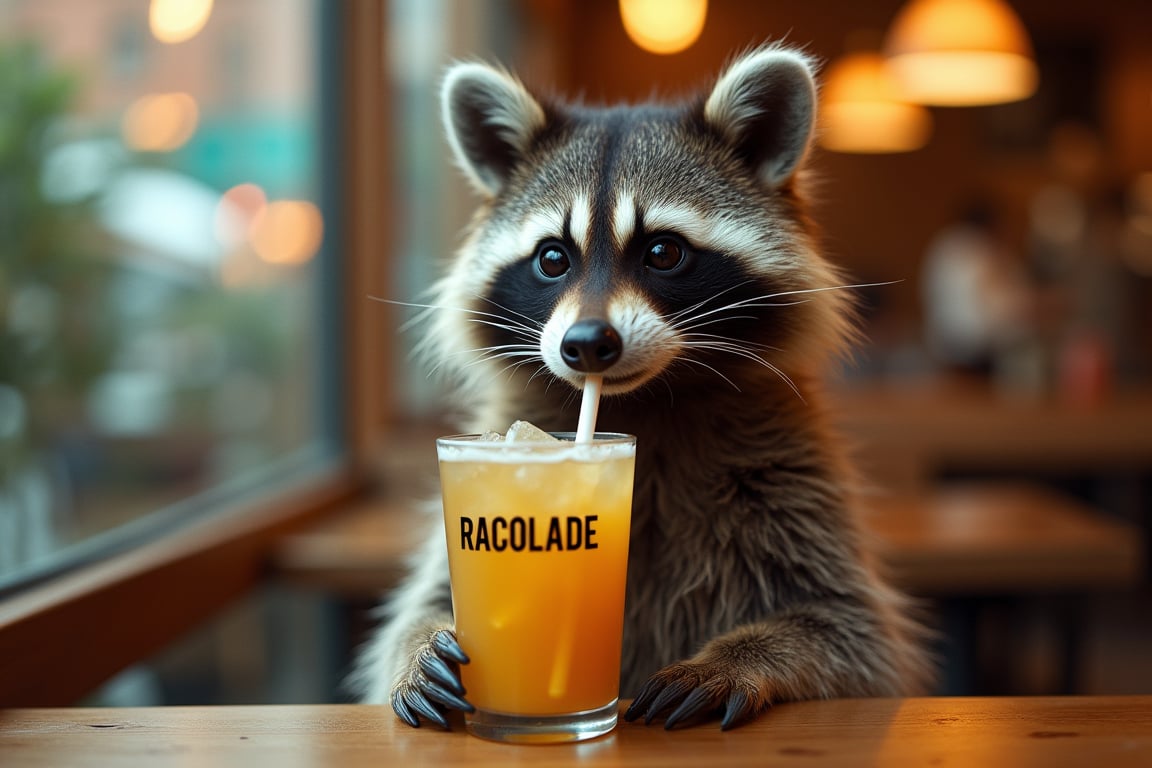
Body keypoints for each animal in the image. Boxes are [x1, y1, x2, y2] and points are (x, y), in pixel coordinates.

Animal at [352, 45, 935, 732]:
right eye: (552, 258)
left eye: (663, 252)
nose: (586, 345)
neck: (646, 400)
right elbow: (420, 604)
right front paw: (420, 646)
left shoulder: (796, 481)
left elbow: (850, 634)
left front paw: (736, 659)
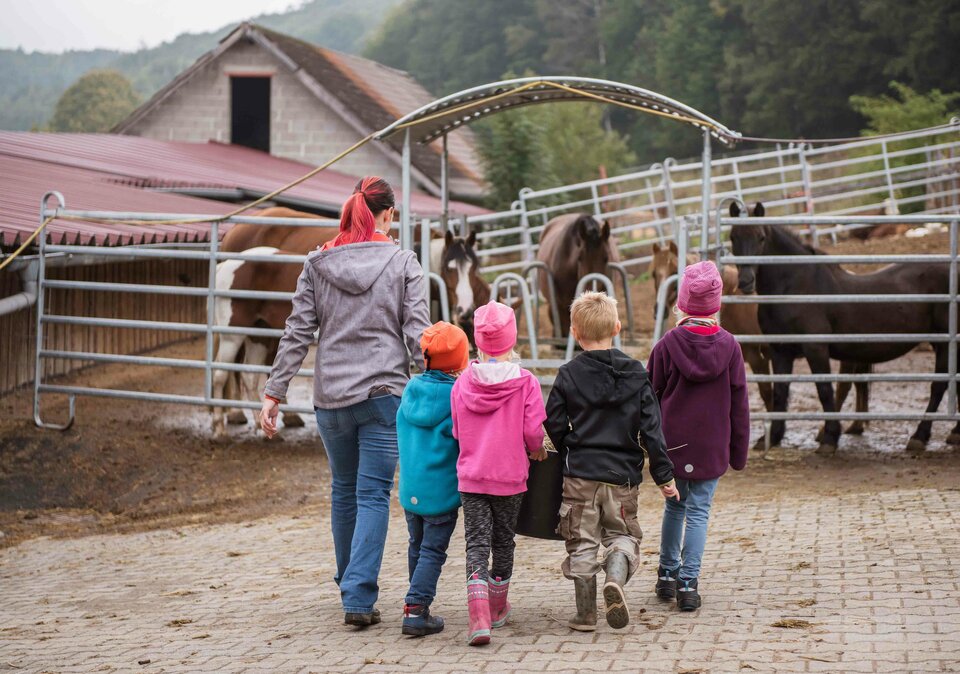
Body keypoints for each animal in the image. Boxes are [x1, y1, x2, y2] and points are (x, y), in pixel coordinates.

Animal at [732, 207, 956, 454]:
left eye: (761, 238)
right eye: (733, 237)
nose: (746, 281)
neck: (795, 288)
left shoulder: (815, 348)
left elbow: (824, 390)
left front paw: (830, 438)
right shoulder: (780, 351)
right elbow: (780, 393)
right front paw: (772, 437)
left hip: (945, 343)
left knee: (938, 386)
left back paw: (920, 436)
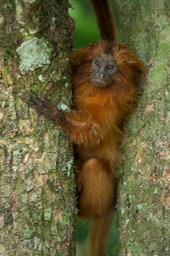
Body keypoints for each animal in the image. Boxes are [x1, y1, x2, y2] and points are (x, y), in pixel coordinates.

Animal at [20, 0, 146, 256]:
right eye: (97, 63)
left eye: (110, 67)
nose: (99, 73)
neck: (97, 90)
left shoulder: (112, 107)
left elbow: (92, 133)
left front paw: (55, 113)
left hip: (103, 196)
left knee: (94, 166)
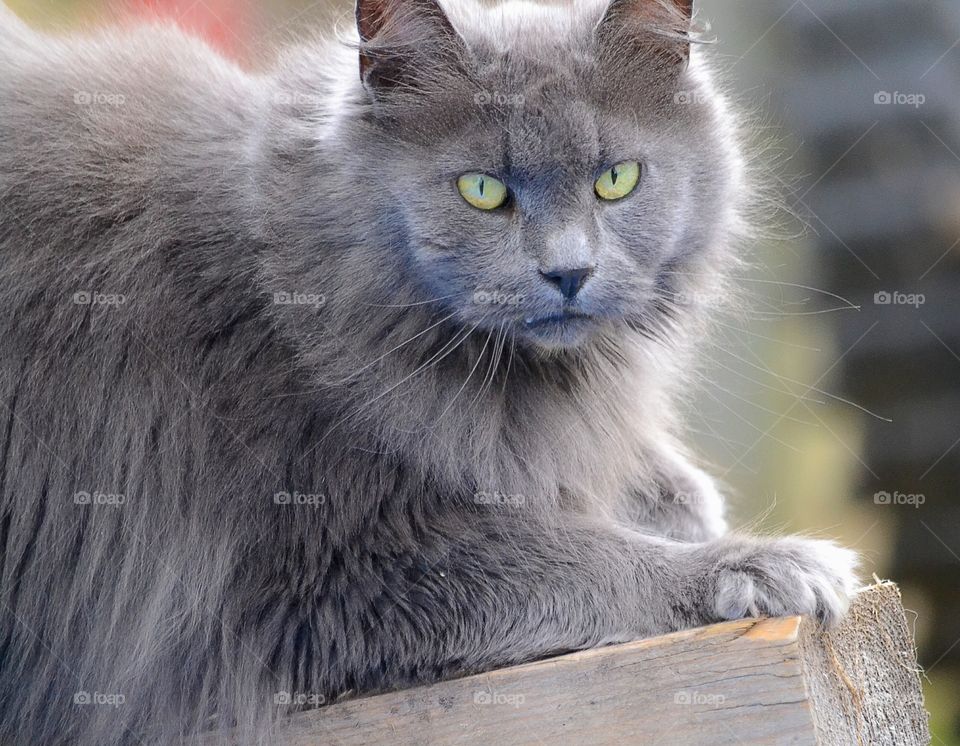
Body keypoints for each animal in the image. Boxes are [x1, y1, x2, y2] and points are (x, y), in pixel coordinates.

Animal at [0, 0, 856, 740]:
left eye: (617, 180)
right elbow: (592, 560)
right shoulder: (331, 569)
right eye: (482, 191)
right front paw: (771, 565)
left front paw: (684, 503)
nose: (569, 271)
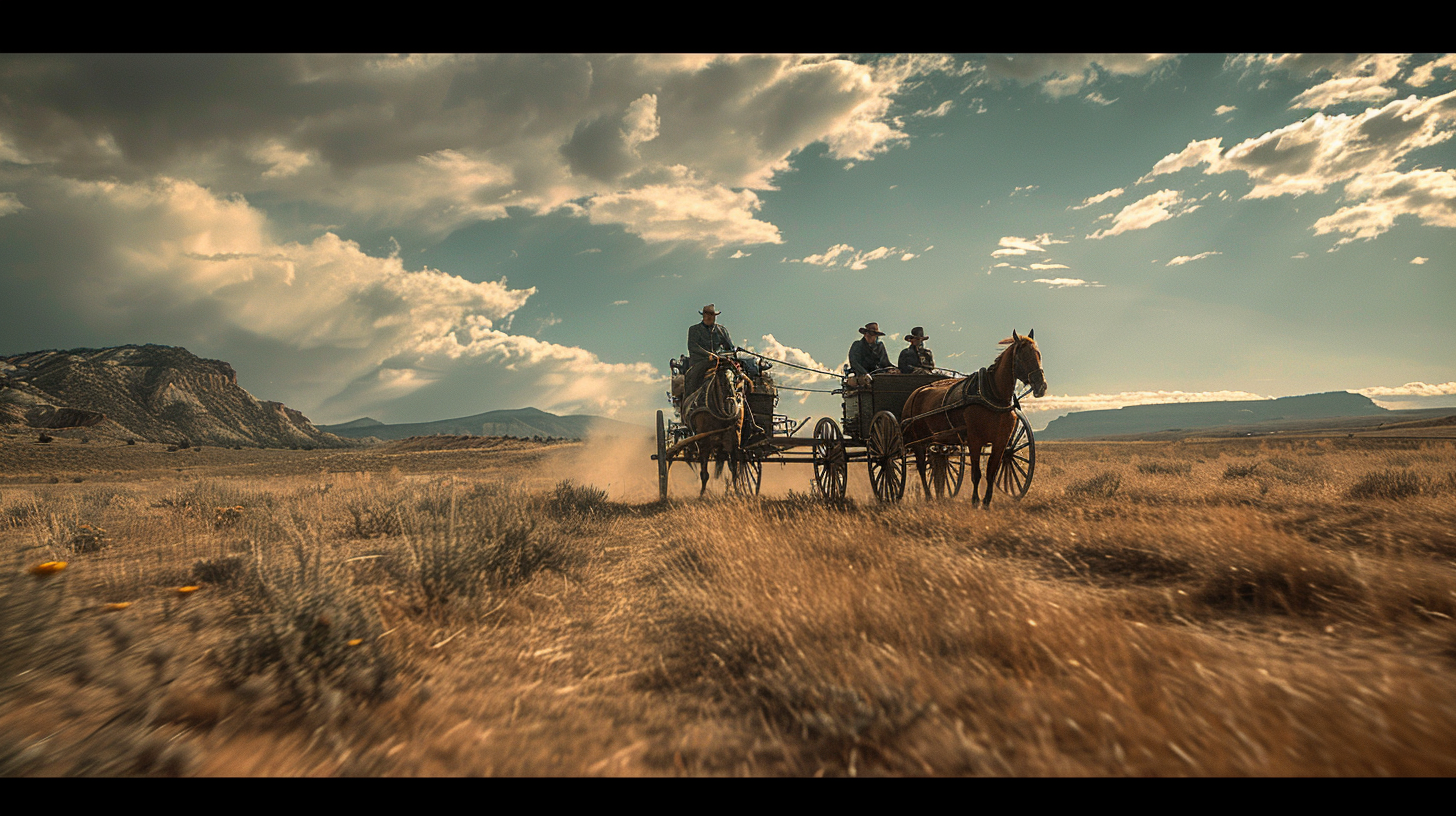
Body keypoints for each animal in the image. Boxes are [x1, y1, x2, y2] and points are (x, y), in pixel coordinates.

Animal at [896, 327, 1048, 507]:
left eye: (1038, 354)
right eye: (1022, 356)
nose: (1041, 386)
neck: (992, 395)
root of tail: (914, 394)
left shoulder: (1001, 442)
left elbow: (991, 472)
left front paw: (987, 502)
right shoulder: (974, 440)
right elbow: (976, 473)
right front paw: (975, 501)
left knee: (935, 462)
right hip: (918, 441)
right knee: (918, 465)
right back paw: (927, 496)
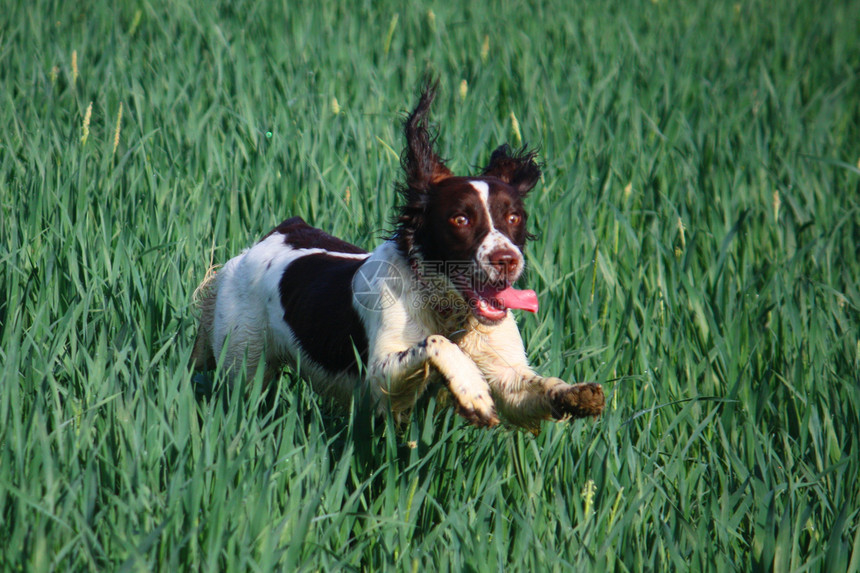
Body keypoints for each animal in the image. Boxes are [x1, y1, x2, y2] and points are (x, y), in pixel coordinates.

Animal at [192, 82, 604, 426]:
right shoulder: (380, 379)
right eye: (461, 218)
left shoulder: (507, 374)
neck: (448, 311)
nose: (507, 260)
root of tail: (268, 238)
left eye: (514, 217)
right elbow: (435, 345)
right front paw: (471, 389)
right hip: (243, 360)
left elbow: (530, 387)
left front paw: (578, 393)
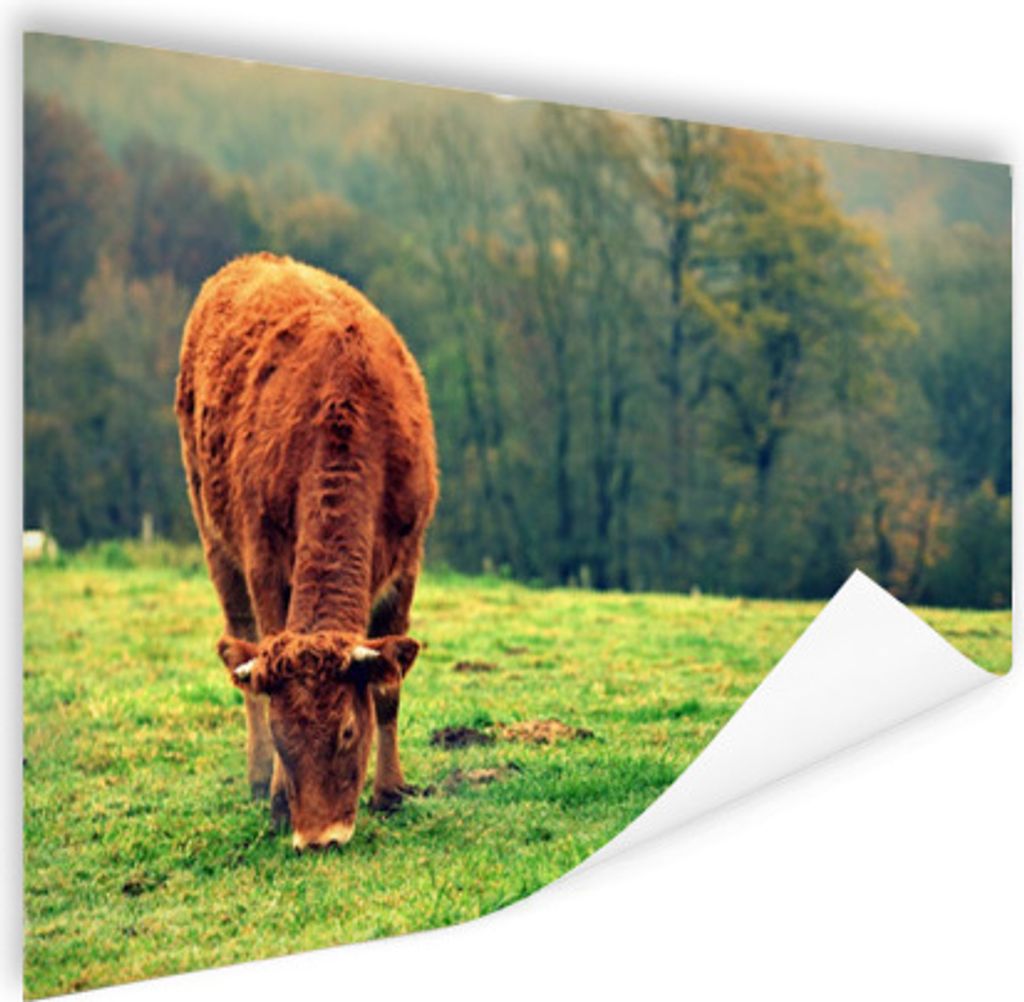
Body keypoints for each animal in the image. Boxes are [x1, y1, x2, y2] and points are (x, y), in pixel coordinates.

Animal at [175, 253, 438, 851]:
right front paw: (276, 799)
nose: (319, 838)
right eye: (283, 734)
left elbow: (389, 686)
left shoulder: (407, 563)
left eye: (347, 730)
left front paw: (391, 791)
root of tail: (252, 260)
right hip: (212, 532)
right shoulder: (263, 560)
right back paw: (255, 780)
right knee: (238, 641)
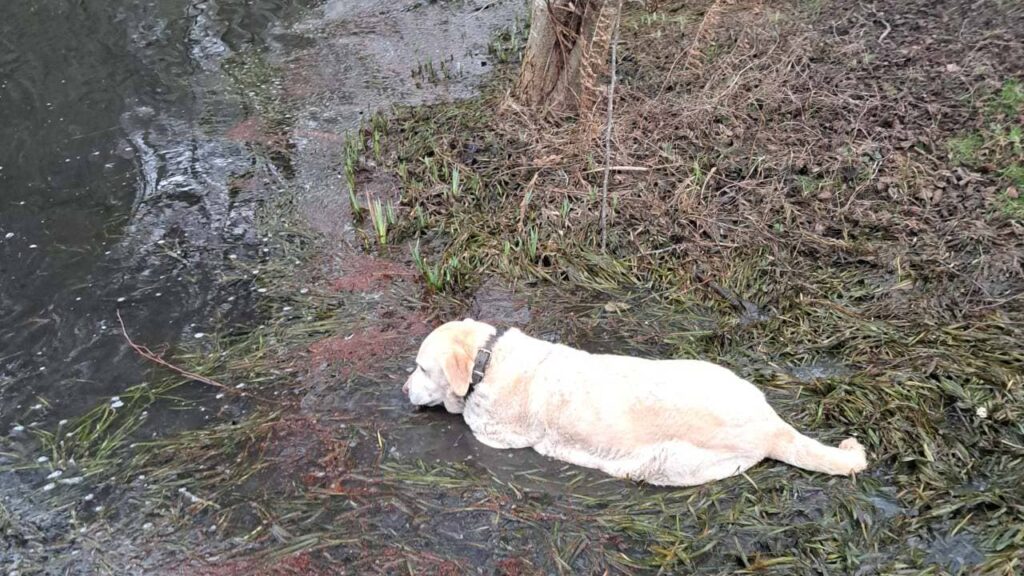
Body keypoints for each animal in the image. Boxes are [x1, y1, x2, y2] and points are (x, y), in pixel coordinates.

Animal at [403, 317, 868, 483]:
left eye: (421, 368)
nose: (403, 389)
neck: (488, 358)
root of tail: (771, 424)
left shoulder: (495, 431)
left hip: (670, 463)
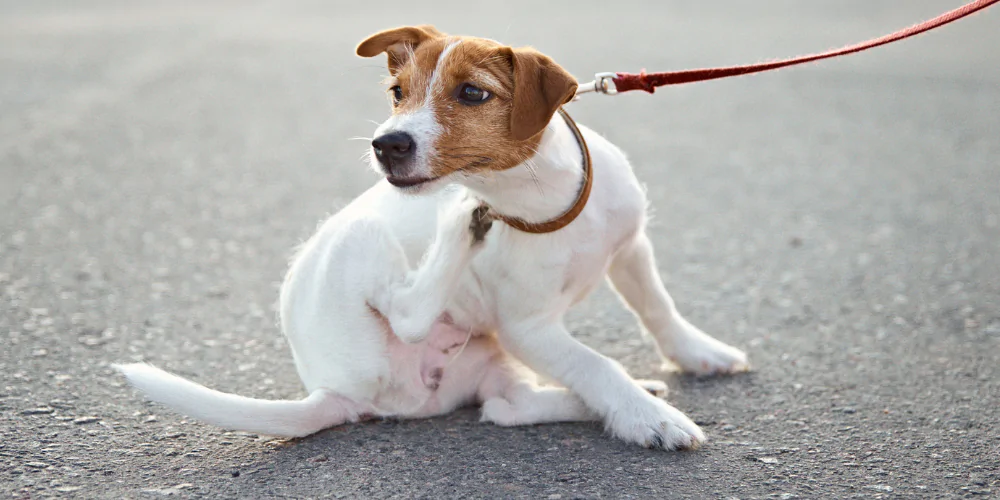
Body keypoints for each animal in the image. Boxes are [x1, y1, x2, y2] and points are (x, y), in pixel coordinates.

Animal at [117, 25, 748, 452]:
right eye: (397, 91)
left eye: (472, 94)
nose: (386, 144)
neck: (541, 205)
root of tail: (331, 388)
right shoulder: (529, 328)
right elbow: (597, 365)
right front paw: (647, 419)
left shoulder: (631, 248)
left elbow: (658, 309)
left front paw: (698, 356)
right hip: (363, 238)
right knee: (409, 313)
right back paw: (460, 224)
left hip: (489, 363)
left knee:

---

■ **Problem statement**
Please output the data above exactly as given, omitting every picture.

■ **Result of the task**
Body keypoints for each animal in the image. Boxes are [x1, y1, x2, y2] and points are (x, y), in pixel coordinates.

Animal at [352, 45, 935, 732]:
right eye: (552, 258)
left eye: (663, 252)
nose: (586, 345)
neck: (646, 400)
right elbow: (420, 604)
right front paw: (420, 646)
left shoulder: (796, 481)
left elbow: (850, 634)
left front paw: (736, 659)
Body keypoints for each animal in the image. Boxes are [x1, y1, x2, y2] and points are (x, y), in pixel coordinates.

Animal at [732, 207, 956, 454]:
left eye: (761, 238)
right eye: (733, 237)
nose: (746, 281)
neck: (795, 288)
left shoulder: (815, 348)
left elbow: (824, 390)
left front paw: (830, 438)
right shoulder: (780, 351)
right elbow: (780, 393)
right front paw: (772, 437)
left hip: (945, 343)
left knee: (938, 386)
left back paw: (920, 436)
Body keypoints for each animal in the image. Boxes are [x1, y1, x2, y2] and points are (x, y), in pixel coordinates.

Animal at [20, 0, 146, 256]:
right eye: (97, 63)
left eye: (110, 67)
nose: (99, 73)
neck: (97, 90)
left shoulder: (112, 107)
left elbow: (92, 133)
left front paw: (55, 113)
left hip: (103, 196)
left knee: (94, 166)
Body keypoints for each animal in the image. Boxes are [x1, y1, x2, y2] and points are (x, y), in pixel coordinates.

Animal at [0, 0, 856, 740]:
left eye: (617, 180)
right elbow: (592, 560)
right shoulder: (331, 569)
right eye: (482, 191)
right front paw: (771, 565)
left front paw: (684, 503)
nose: (569, 271)
Body keypoints for each animal in the image. Boxes are [x1, y1, x2, y2] and points are (x, y), in pixel coordinates.

Animal at [896, 327, 1048, 507]:
left eye: (1038, 354)
right eye: (1022, 356)
nose: (1041, 386)
neck: (992, 395)
root of tail: (914, 394)
left shoulder: (1001, 442)
left elbow: (991, 472)
left front paw: (987, 502)
right shoulder: (974, 440)
right elbow: (976, 473)
right front paw: (975, 501)
left knee: (935, 462)
right hip: (918, 441)
right knee: (918, 465)
right back paw: (927, 496)
Body keypoints for each animal in the image. Boxes are [x1, y1, x2, y2] and points are (x, y), in pixel coordinates.

Animal at [192, 82, 604, 426]:
right shoulder: (380, 379)
right eye: (461, 218)
left shoulder: (507, 374)
neck: (448, 311)
nose: (507, 260)
root of tail: (268, 238)
left eye: (514, 217)
right elbow: (435, 345)
right front paw: (471, 389)
right hip: (243, 360)
left elbow: (530, 387)
left front paw: (578, 393)
Body keypoints for each animal in the image. Boxes are [x1, y1, x2, y2] and points are (x, y), in pixel coordinates.

Animal at [175, 253, 438, 851]:
right front paw: (276, 799)
nose: (319, 838)
right eye: (283, 734)
left elbow: (389, 686)
left shoulder: (407, 563)
left eye: (347, 730)
left front paw: (391, 791)
root of tail: (252, 260)
right hip: (212, 532)
right shoulder: (263, 560)
right back paw: (255, 780)
right knee: (238, 641)
Body keypoints for each animal in the image. Boxes are [x1, y1, x2, y2] and points are (x, y), in pixel coordinates.

Animal at [403, 317, 868, 483]:
left eye: (421, 368)
nose: (403, 389)
neck: (488, 358)
root of tail: (771, 424)
left shoulder: (495, 431)
left hip: (670, 463)
Body keypoints for each animal in the image. Boxes are [x1, y1, x2, y2] and points are (x, y), in pixel coordinates.

Animal at [117, 25, 748, 452]:
right eye: (397, 91)
left eye: (472, 94)
nose: (386, 144)
neck: (541, 205)
root of tail: (331, 388)
right shoulder: (529, 328)
right elbow: (597, 365)
right front paw: (647, 419)
left shoulder: (631, 248)
left elbow: (658, 309)
left front paw: (698, 356)
right hip: (363, 238)
right knee: (409, 313)
right back paw: (460, 224)
left hip: (489, 363)
left knee:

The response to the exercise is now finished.